Hukum Membuang-buang Makanan

Membuang makanan disebut dengan perilaku tabdzir.

ANTARA/Syifa Yulinnas
Hukum Membuang-buang Makanan
Rep: Andrian Saputra Red: Ani Nursalikah

REPUBLIKA.CO.ID, JAKARTA -- Banyak orang yang berlebihan ketika mengambil nasi dan lauk untuk makan. Seringkali mereka tidak bisa menghabiskannya dan memilih membuang sisanya.

Baca Juga

Menurut pendakwah yang juga Kepala Lembaga Peradaban Luhur (LPL) Ustadz Rakhmad Zailani Kiki, berlebih-lebihan dalam makanan sehingga tidak mampu menghabiskannya dan membuangnya disebut dengan perilaku tabdzir. "Perilaku tabdzir atau pemborosan harta dalam makanan. Perbuatan tabdzir dilarang dalam Islam," kata Ustadz Kiki kepada Republika co.id, Jumat (10/9)

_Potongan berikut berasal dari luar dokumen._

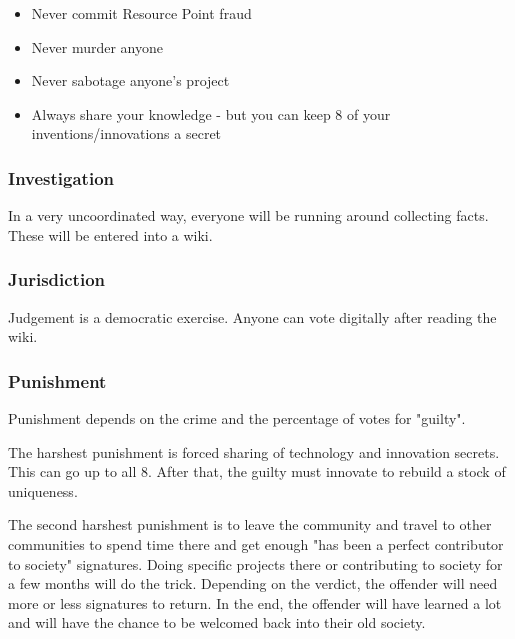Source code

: \begin{itemize}
\item{Never commit Resource Point fraud}
\item{Never murder anyone}
\item{Never sabotage anyone's project}
\item{Always share your knowledge - but you can keep 8 of your inventions/innovations a secret}   %
\end{itemize}

\subsubsection{Investigation}

In a very uncoordinated way, everyone will be running around collecting facts. These will be entered into a wiki.

\subsubsection{Jurisdiction}

Judgement is a democratic exercise. Anyone can vote digitally after reading the wiki.

\subsubsection{Punishment}

Punishment depends on the crime and the percentage of votes for "guilty".

The harshest punishment is forced sharing of technology and innovation secrets. This can go up to all 8. After that, the guilty must innovate to rebuild a stock of uniqueness.

The second harshest punishment is to leave the community and travel to other communities to spend time there and get enough "has been a perfect contributor to society" signatures. Doing specific projects there or contributing to society for a few months will do the trick. Depending on the verdict, the offender will need more or less signatures to return. In the end, the offender will have learned a lot and will have the chance to be welcomed back into their old society.

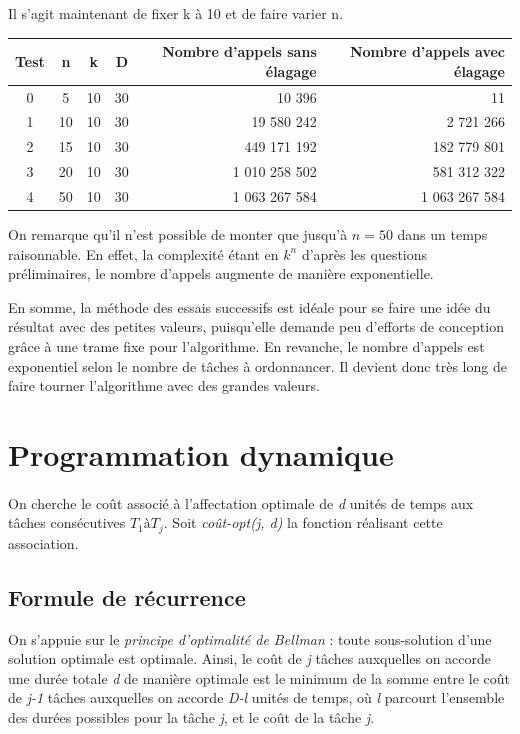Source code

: \documentclass[a4paper, titlepage]{article}
\begin{document}
	Il s'agit maintenant de fixer k à 10 et de faire varier n.

	\begin{center}
		\begin{tabular}{|c|c|c|c|r|r|}
			\hline
			Test	& n	& k	& D	& Nombre d'appels sans élagage & Nombre d'appels avec élagage \\
			\hline
			0 	& 5	& 10	& 30	& 10 396 	& 11 \\ \hline
			1 	& 10	& 10	& 30	& 19 580 242 	& 2 721 266 \\ \hline
			2 	& 15	& 10	& 30	& 449 171 192 	& 182 779 801 \\ \hline
			3 	& 20	& 10	& 30	& 1 010 258 502 	& 581 312 322 \\ \hline
			4 	& 50	& 10	& 30	& 1 063 267 584 	& 1 063 267 584 \\
			\hline
		\end{tabular}
	\end{center}
	
	On remarque qu'il n'est possible de monter que jusqu'à $n = 50$ dans un temps raisonnable.
	En effet, la complexité étant en $k^n$ d'après les questions préliminaires, le nombre d'appels augmente de manière exponentielle.
	
	En somme, la méthode des essais successifs est idéale pour se faire une idée du résultat avec des petites valeurs, puisqu'elle demande peu d'efforts de conception grâce à une trame fixe pour l'algorithme.
	En revanche, le nombre d'appels est exponentiel selon le nombre de tâches à ordonnancer.
	Il devient donc très long de faire tourner l'algorithme avec des grandes valeurs.

\section{Programmation dynamique}
	\paragraph{}
		On cherche le coût associé à l'affectation optimale de \emph{d} unités de temps aux tâches consécutives $T_{1} à T_{j}$. Soit \emph{coût-opt(j, d)} la fonction réalisant cette association.

	\subsection{Formule de récurrence}
		On s'appuie sur le \emph{principe d'optimalité de Bellman} : toute sous-solution d'une solution optimale est optimale. Ainsi, le coût de \emph{j} tâches auxquelles on accorde une durée totale \emph{d} de manière optimale est le minimum de la somme entre le coût de \emph{j-1} tâches auxquelles on accorde \emph{D-l} unités de temps, où \emph{l} parcourt l'ensemble des durées possibles pour la tâche \emph{j}, et le coût de la tâche \emph{j}.
\end{document}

Ustadz Kiki menerangkan kata tabdzir bisa diartikan dengan pemborosan, keroyalan, dan penghamburan. Secara istilah, menurut Imam Syafi'i di dalam kitab Al-Jami' Li Ahkam Al-Qur'an karya Imam Al-Qurthubi, tabdzir adalah memboroskan uang dengan cara yang tidak seharusnya. 

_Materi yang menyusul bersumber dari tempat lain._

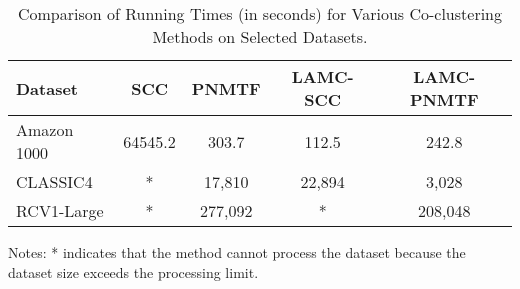 
\begin{table*}[htbp]
    \centering
    \caption{Comparison of Running Times (in seconds) for Various Co-clustering Methods on Selected Datasets.}
    \label{tab:running-time}
    \begin{tabular}{@{} l cccc @{}}
        \toprule
        Dataset     & SCC \cite{dhillon2001CoclusteringDocumentsWords} & PNMTF \cite{chen2023ParallelNonNegativeMatrix} & \textbf{LAMC-SCC} & \textbf{LAMC-PNMTF} \\
        \midrule
        Amazon 1000 & 64545.2                                          & 303.7                                          & 112.5             & 242.8               \\
        CLASSIC4    & *                                                & 17,810                                         & 22,894            & 3,028               \\
        RCV1-Large  & *                                                & 277,092                                        & *                 & 208,048             \\
        \bottomrule
    \end{tabular}
    \begin{tablenotes}
        \small
        \item Notes: * indicates that the method cannot process the dataset because the dataset size exceeds the processing limit.
    \end{tablenotes}
\end{table*}

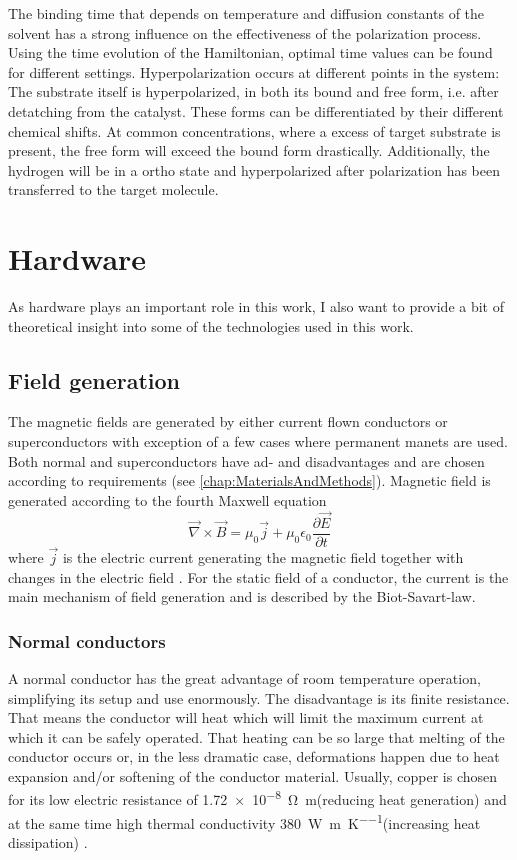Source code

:             The binding time that depends on temperature and diffusion constants of the solvent has a strong influence on the effectiveness of the polarization process. Using the time evolution of the Hamiltonian, optimal time values can be found for different settings.
            Hyperpolarization occurs at different points in the system: The substrate itself is hyperpolarized, in both its bound and free form, i.e. after detatching from the catalyst. These forms can be differentiated by their different chemical shifts. At common concentrations, where a excess of target substrate is present, the free form will exceed the bound form drastically. Additionally, the hydrogen will be in a ortho state and hyperpolarized after polarization has been transferred to the target molecule. 
        \section{Hardware}
            As hardware plays an important role in this work, I also want to provide a bit of theoretical insight into some of the technologies used in this work.
            \subsection{Field generation}
                The magnetic fields are generated by either current flown conductors or superconductors with exception of a few cases where permanent manets are used. Both normal and superconductors have ad- and disadvantages and are chosen according to requirements (see \ref{chap:MaterialsAndMethods}). Magnetic field is generated according to the fourth Maxwell equation
                \begin{equation}
                    \label{equation:theory:maxwell}
                    \vec\nabla\times\vec B = \mu_0\vec j+\mu_0\epsilon_0\frac{\partial\vec E}{\partial t}
                \end{equation}
                where $\vec j$ is the electric current generating the magnetic field together with changes in the electric field \cite{b.i._bleaney__b._bleaney_electricity_nodate}. For the static field of a conductor, the current is the main mechanism of field generation and is described by the Biot-Savart-law.
            \subsubsection{Normal conductors}
                A normal conductor has the great advantage of room temperature operation, simplifying its setup and use enormously. The disadvantage is  its finite resistance. That means the conductor will heat which will limit the maximum current at which it can be safely operated.  That heating can be so large that melting of the conductor occurs or, in the less dramatic case, deformations happen due to heat expansion and/or softening of the conductor material. Usually, copper is chosen for its low electric resistance of \SI{1.72e-8}{\ohm\meter}(reducing heat generation) and at the same time high thermal conductivity \SI{380}{\watt\per\m\per\kelvin}(increasing heat dissipation) \cite{schofield_f._h._thermal_1925}.

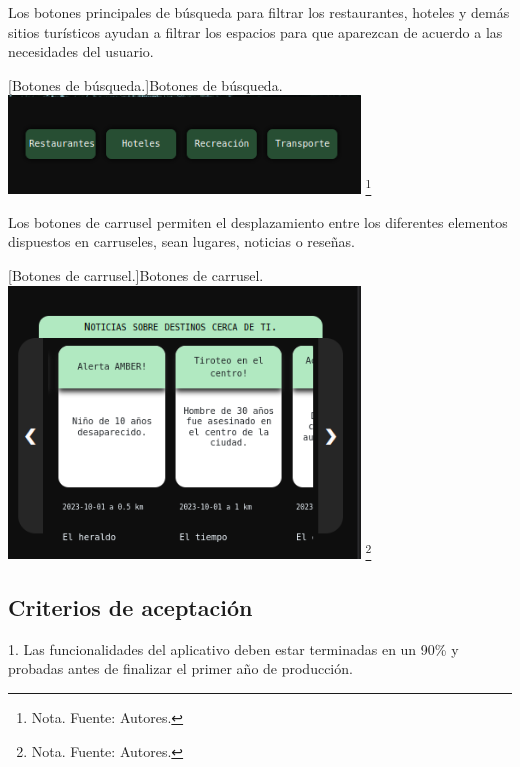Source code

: Los botones principales de búsqueda para filtrar los restaurantes, hoteles y demás sitios turísticos ayudan a filtrar los espacios para que aparezcan de acuerdo a las necesidades del usuario.

\vspace{2mm}
\begin{minipage}{0.9\textwidth}
\centering
{}[{Botones de búsqueda.}]{Botones de búsqueda.}
\label{ManualBotonesBusqueda}
\includegraphics[width=0.7\textwidth]{Content/Images/ManualBotonesDeBusqueda.png}
\footnote{Nota. \textup{Fuente: Autores.}}
\end{minipage}

Los botones de carrusel permiten el desplazamiento entre los diferentes elementos dispuestos en carruseles, sean lugares, noticias o reseñas.

\vspace{2mm}
\begin{minipage}{0.9\textwidth}
\centering
{}[{Botones de carrusel.}]{Botones de carrusel.}
\label{ManualBotonesCarrusel}
\includegraphics[width=0.7\textwidth]{Content/Images/ManualFlechasCarrusel.png}
\footnote{Nota. \textup{Fuente: Autores.}}
\end{minipage}

\subsection{Criterios de aceptación}

1. Las funcionalidades del aplicativo deben estar terminadas en un 90\% y probadas antes de finalizar el primer año de producción.


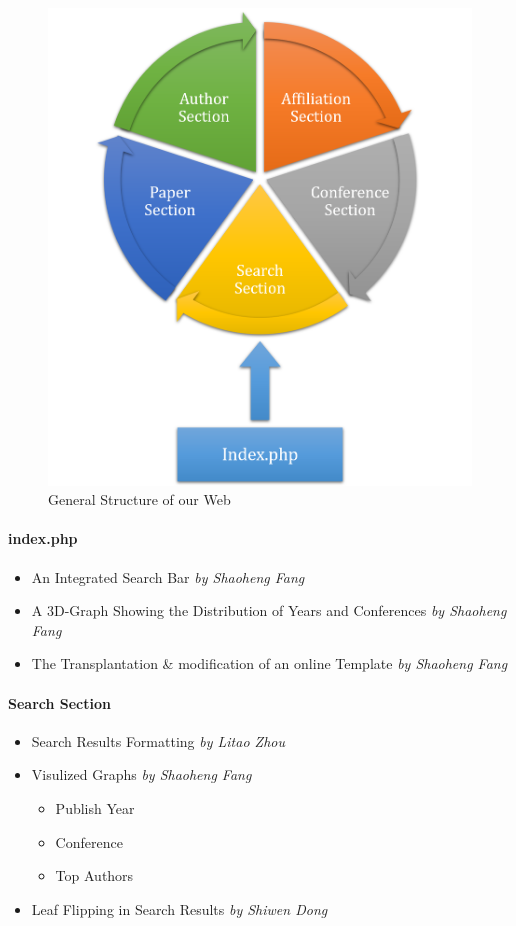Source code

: \documentclass{book}
\begin{document}
\begin{figure}[H]
\centering
\includegraphics[scale=0.5]{img/zlt_pre_1.png}
\caption{General Structure of our Web}
\end{figure}

\paragraph{index.php}

\begin{itemize}
\item An Integrated Search Bar \textit{by Shaoheng Fang}
\item A 3D-Graph Showing the Distribution of Years and Conferences \textit{by Shaoheng Fang}
\item The Transplantation \& modification of an online Template  \textit{by Shaoheng Fang}
\end{itemize}

\paragraph{Search Section}
\begin{itemize}
\item Search Results Formatting \textit{by Litao Zhou}
\item Visulized Graphs \textit{by Shaoheng Fang}
\begin{itemize}
	\item Publish Year
	\item Conference
	\item Top Authors
\end{itemize}
\item Leaf Flipping in Search Results \textit{by Shiwen Dong}
\end{itemize}
\end{document}

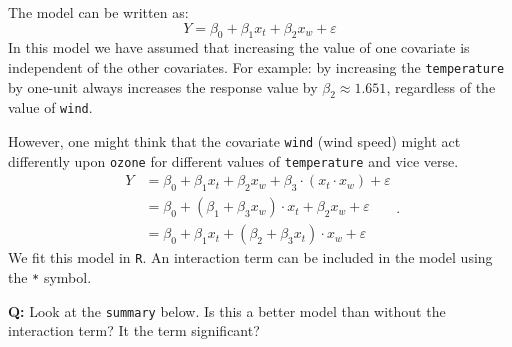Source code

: \documentclass[ignorenonframetext,]{beamer}
\begin{document}
\begin{frame}[fragile]

The model can be written as:
\[Y = \beta_0 + \beta_1 x_t + \beta_2 x_w + \varepsilon\] In this model
we have assumed that increasing the value of one covariate is
independent of the other covariates. For example: by increasing the
\texttt{temperature} by one-unit always increases the response value by
\(\beta_2 \approx 1.651\), regardless of the value of \texttt{wind}.

\end{frame}

\begin{frame}[fragile]

However, one might think that the covariate \texttt{wind} (wind speed)
might act differently upon \texttt{ozone} for different values of
\texttt{temperature} and vice verse.
\[\begin{aligned} Y &= \beta_0 +  \beta_1 x_t + \beta_2 x_w + \beta_3\cdot(x_t  \cdot x_w) +\varepsilon \\ &= \beta_0 +  (\beta_1 + \beta_3 x_w) \cdot x_t + \beta_2 x_w + \varepsilon \\ &= \beta_0 + \beta_1 x_t + (\beta_2 + \beta_3 x_t) \cdot x_w + \varepsilon \end{aligned}.\]
We fit this model in \texttt{R}. An interaction term can be included in
the model using the \texttt{*} symbol.

\textbf{Q:} Look at the \texttt{summary} below. Is this a better model
than without the interaction term? It the term significant?

\end{frame}
\end{document}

Menurut Ahmad Mustafa Al-Maraghi di dalam Tafsir al-Maraghi, pemborosan terhadap harta, berlebihan dalam hal-hal yang bersifat duniawi, dalam arti untuk kepentingan dunia adalah terlarang. Larangan tabdzir dalam Islam bersumber dari Alquran, seperti di dalam surah Al-Isra ayat 26-27:

وَءَاتِ ذَا ٱلْقُرْبَىٰ حَقَّهُۥ وَٱلْمِسْكِينَ وَٱبْنَ ٱلسَّبِيلِ وَلَا تُبَذِّرْ تَبْذِيرًا

إِنَّ ٱلْمُبَذِّرِينَ كَانُوٓا۟ إِخْوَٰنَ ٱلشَّيَٰطِينِ ۖ وَكَانَ ٱلشَّيْطَٰنُ لِرَبِّهِۦ كَفُورًا

Artinya: “Dan berikanlah kepada keluarga-keluarga yang dekat akan haknya, kepada orang miskin dan orang yang dalam perjalanan dan janganlah kamu menghambur-hamburkan (hartamu) secara boros. Sesungguhnya pemboros-pemboros itu adalah saudara-saudara setan dan setan itu adalah sangat ingkar kepada Tuhannya.”

 

Sedangkan menurut Ustadz Kiki, orang yang kurang cocok dengan cita rasa makanan tersebut lalu membuangnya, maka ini termasuk menghina atau mencela makanan yang juga dilarang dalam Islam. Dalam sebuah hadits dari sahabat Abu Hurairah ra. dari Nabi SAW:

مَا عَابَ النَّبِيُّ صَلَّى اللَّهُ عَلَيْهِ وَسَلَّمَ طَعَامًا قَطُّ إِنْ اشْتَهَاهُ أَكَلَهُ وَإِنْ كَرِهَهُ تَرَكَ

Artinya: “Nabi SAW  tidak pernah mencela makanan sekali pun. Apabila beliau berselera (suka), beliau memakannya. Apabila beliau tidak suka, beliau pun meninggalkannya (tidak memakannya),” (HR Imam Bukhari dan Imam Muslim).

 

"Dalam hadits di atas dapat dipahami mencela makanan saja dilarang, seperti mengatakan makanan tersebut kurang asin, kurang enak, kurang matang, dan sebagainya, apalagi kemudian membuangnya. Itu lebih dilarang. Yang diajarkan oleh Rasulullah SAW ketika ada makanan atau dihidangkan makanan yang kurang cocok dengan cita rasa beliau adalah bukan mencela, apalagi membuangnya, tetapi tidak memakannya. Inilah yang harus diikuti oleh umat Islam," kata Ustadz Kiki.